Lo interesante son los que seguimos llevando en nuestra mochila vital, con la sensación por un lado de arrastrarlos y por otro de alimentar una renovada esperanza de que el nuevo año será el decisivo para resolverlos (esa estrategia es nuestra salvación al tiempo que nuestra trampa para procrastinarlos). Algunos de estos asuntos pasan a ser inquietudes, en el sentido de que empiezan a revestir una especial importancia para nosotros y nos hacen sentirnos particularmente incómodos (como la china metida en el zapato que no podemos dejar de notar), pero no hacemos nada por resolverlos. El problema es que a pesar de estar en la “categoría” de inquietudes no terminamos de activarnos lo suficiente para hacer algo con ellos: no estoy a gusto con mi trabajo, pero no hago nada para cambiarlo, mi salud me ha dado algún aviso de que tengo que introducir cambios en mis hábitos, pero no los llego a realizar, sé que necesito aprender inglés, pero no me apunto a clases etc.

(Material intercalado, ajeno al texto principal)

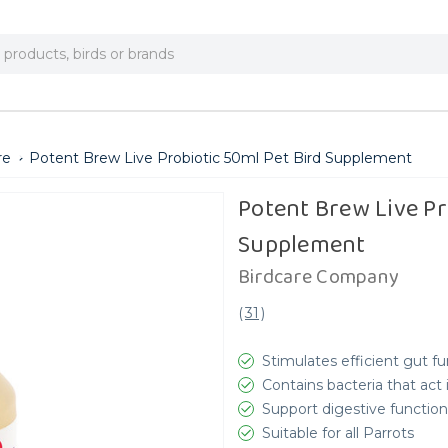
re
Potent Brew Live Probiotic 50ml Pet Bird Supplement
Potent Brew Live Pr
Supplement
Birdcare Company
(
31
)
Stimulates efficient gut f
Contains bacteria that act
Support digestive function
Suitable for all Parrots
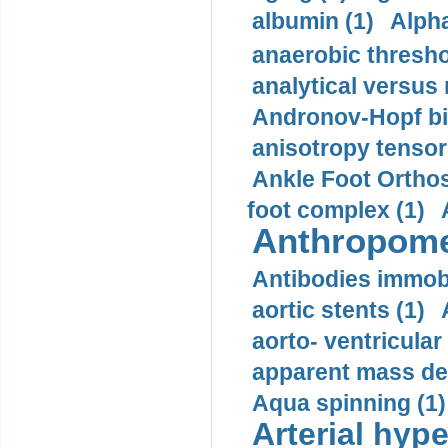
albumin (1)
Alpha
anaerobic thresho
analytical versus
Andronov-Hopf bif
anisotropy tensor
Ankle Foot Orthosi
foot complex (1)
Anthropome
Antibodies immobi
aortic stents (1)
aorto- ventricula
apparent mass den
Aqua spinning (1)
Arterial hype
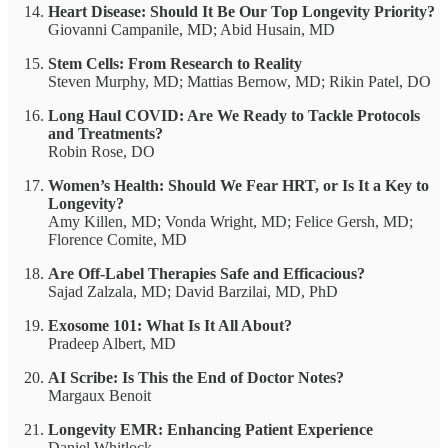
Heart Disease: Should It Be Our Top Longevity Priority?
Giovanni Campanile, MD; Abid Husain, MD
Stem Cells: From Research to Reality
Steven Murphy, MD; Mattias Bernow, MD; Rikin Patel, DO
Long Haul COVID: Are We Ready to Tackle Protocols
and Treatments?
Robin Rose, DO
Women’s Health: Should We Fear HRT, or Is It a Key to
Longevity?
Amy Killen, MD; Vonda Wright, MD; Felice Gersh, MD;
Florence Comite, MD
Are Off-Label Therapies Safe and Efficacious?
Sajad Zalzala, MD; David Barzilai, MD, PhD
Exosome 101: What Is It All About?
Pradeep Albert, MD
AI Scribe: Is This the End of Doctor Notes?
Margaux Benoit
Longevity EMR: Enhancing Patient Experience
Daniel Whitlock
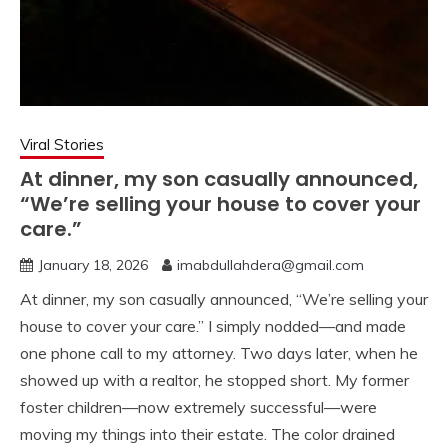
Viral Stories
At dinner, my son casually announced,
“We’re selling your house to cover your
care.”
January 18, 2026
imabdullahdera@gmail.com
At dinner, my son casually announced, “We’re selling your
house to cover your care.” I simply nodded—and made
one phone call to my attorney. Two days later, when he
showed up with a realtor, he stopped short. My former
foster children—now extremely successful—were
moving my things into their estate. The color drained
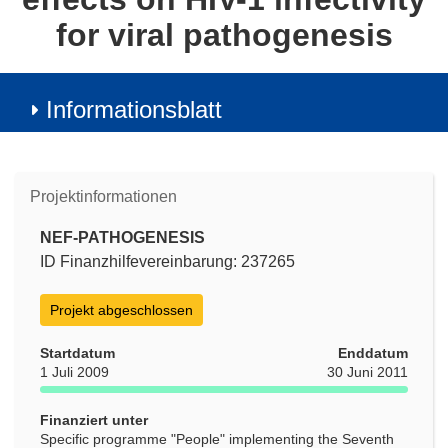
for viral pathogenesis
Informationsblatt
Projektinformationen
NEF-PATHOGENESIS
ID Finanzhilfevereinbarung: 237265
Projekt abgeschlossen
Startdatum
Enddatum
1 Juli 2009
30 Juni 2011
Finanziert unter
Specific programme "People" implementing the Seventh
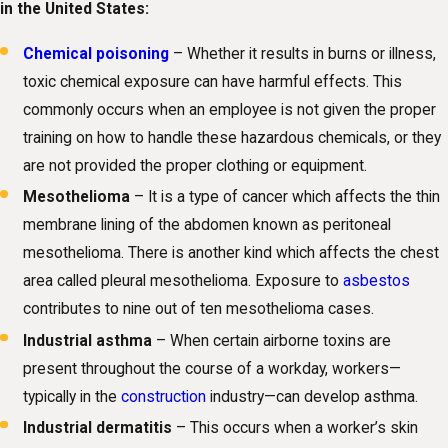
in the United States:
Chemical poisoning
– Whether it results in burns or illness,
toxic chemical exposure can have harmful effects. This
commonly occurs when an employee is not given the proper
training on how to handle these hazardous chemicals, or they
are not provided the proper clothing or equipment.
Mesothelioma
– It is a type of cancer which affects the thin
membrane lining of the abdomen known as peritoneal
mesothelioma. There is another kind which affects the chest
area called pleural mesothelioma. Exposure to
asbestos
contributes to nine out of ten mesothelioma cases.
Industrial asthma
– When certain airborne toxins are
present throughout the course of a workday, workers—
typically in the
construction
industry—can develop asthma.
Industrial dermatitis
– This occurs when a worker’s skin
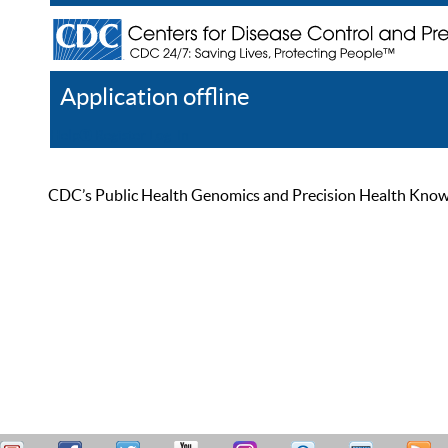
Application offline
Help
Register
Log In
CDC’s Public Health Genomics and Precision Health Knowled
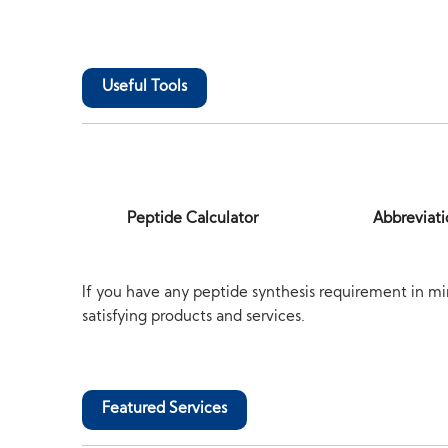
Useful Tools
Peptide Calculator
Abbreviati
If you have any peptide synthesis requirement in mi
satisfying products and services.
Featured Services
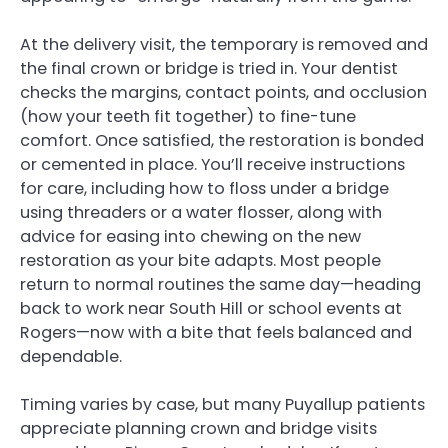
At the delivery visit, the temporary is removed and
the final crown or bridge is tried in. Your dentist
checks the margins, contact points, and occlusion
(how your teeth fit together) to fine-tune
comfort. Once satisfied, the restoration is bonded
or cemented in place. You’ll receive instructions
for care, including how to floss under a bridge
using threaders or a water flosser, along with
advice for easing into chewing on the new
restoration as your bite adapts. Most people
return to normal routines the same day—heading
back to work near South Hill or school events at
Rogers—now with a bite that feels balanced and
dependable.
Timing varies by case, but many Puyallup patients
appreciate planning crown and bridge visits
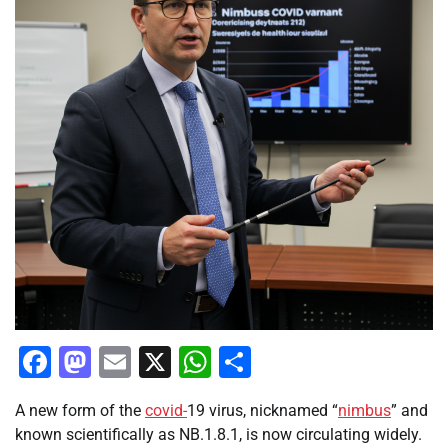
Facebook
Mastodon
Email
X
WhatsApp
Share
A new form of the
covid-
19 virus, nicknamed “
nimbus
” and
known scientifically as NB.1.8.1, is now circulating widely.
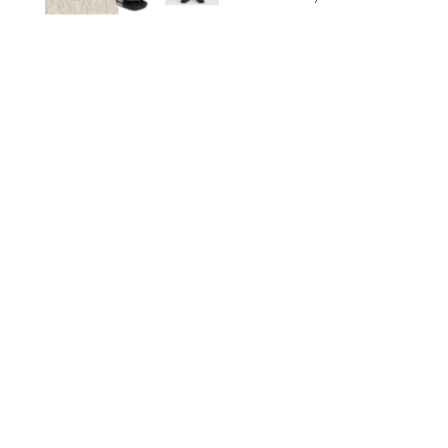
NORDSTROM/PUREWOW
FAMILY
/
RACHEL BOWIE
The New Marriage
Trap Isn’t Divorce—It’s
Exhaustion
SPLASHNEWS.COM/SHUTTERSTOCK
FAMILY
/
STEPHANIE MAIDA
Hiya's New
Supplement Might Be
the Easiest Way to
Give Your Kid More
Protein
HIYA
FAMILY
/
EMMA SINGER
6-7? Bet? Chicken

Cuando esto sucede de forma recurrente, algunas de estas inquietudes pueden pasar a un tercer estadio que podríamos llamar de crisis y probablemente es la peor de las situaciones desde donde iniciar cambios. Tristemente algunas personas y organizaciones no se sienten suficientemente motivadas para introducir cambios hasta que no están en una situación de crisis donde lo importante ya no es mejorar las cosas sino remediarlas.
Hay tres grandes razones por las que cambiamos: por aspiración, inspiración o desesperación, siendo ésta tercera, por desgracia, una de las más frecuentes y que alimenta en nosotros una actitud fundamentalmente reactiva y victimista. Las decisiones que entonces tomamos desde el sentido de urgencia se hacen particularmente peligrosas pues, como reza el dicho “cuando la emoción está alta, la inteligencia está baja”.

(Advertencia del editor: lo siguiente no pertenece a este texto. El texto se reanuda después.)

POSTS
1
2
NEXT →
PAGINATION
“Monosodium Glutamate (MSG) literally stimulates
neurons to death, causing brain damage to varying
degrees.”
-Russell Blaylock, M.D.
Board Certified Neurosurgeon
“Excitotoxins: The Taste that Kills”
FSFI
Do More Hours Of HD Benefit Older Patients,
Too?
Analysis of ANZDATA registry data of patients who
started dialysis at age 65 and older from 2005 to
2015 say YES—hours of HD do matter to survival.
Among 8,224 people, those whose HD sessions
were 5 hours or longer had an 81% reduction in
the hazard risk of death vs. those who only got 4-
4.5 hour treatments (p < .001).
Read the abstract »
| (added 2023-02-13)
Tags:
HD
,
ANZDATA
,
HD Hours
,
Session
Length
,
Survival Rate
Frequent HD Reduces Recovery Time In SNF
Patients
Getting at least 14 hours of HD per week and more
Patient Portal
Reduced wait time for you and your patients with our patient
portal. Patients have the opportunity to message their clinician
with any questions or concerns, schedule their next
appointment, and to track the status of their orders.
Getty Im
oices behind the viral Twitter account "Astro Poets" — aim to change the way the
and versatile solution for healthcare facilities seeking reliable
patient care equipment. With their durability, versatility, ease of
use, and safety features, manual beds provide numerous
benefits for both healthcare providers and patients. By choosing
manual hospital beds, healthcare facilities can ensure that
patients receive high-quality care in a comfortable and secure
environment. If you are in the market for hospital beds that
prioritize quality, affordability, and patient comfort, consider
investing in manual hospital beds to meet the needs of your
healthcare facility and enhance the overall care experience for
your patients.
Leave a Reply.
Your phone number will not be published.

Seguridad y Desarrollo: Un binomio inseparable.
Si te identificas en algunas de las dinámicas que acabo de mencionar, te doy la bienvenida al conflicto más característico que afrontamos como seres humanos: el conflicto del cambio. Según el psicólogo escocés John McWhirter, los conflictos ocurren consistentemente entre asuntos de desarrollo y asuntos de seguridad. Estas son dos preocupaciones cruciales para nuestra supervivencia y probablemente muchas de las acciones e iniciativas que emprendemos responden a alguna de estas inquietudes.
Necesitamos constantemente desarrollarnos, máxime en un mundo en continua evolución y eso implica aprender cosas nuevas, afrontar nuevos escenarios y añadir cambios significativos en nuestra trayectoria personal y profesional. También necesitamos estar seguros y a salvo a medida que nos desarrollamos. Sentir que dominamos lo que vamos a hacer y que podemos responder a los retos que nos depara el futuro. El desarrollo se procesa más frecuentemente por la mente consciente y es, a menudo, lingüístico y visual puesto que tiene que ver con las ideas y el logro. La seguridad es, con frecuencia, una comprobación o control inconsciente y se experimenta en mayor medida como una sensación. Utilizamos nuestro sentir para monitorizar como de “bien o mal” están las cosas para emprender cambios o llevar a cabo cualquier acción.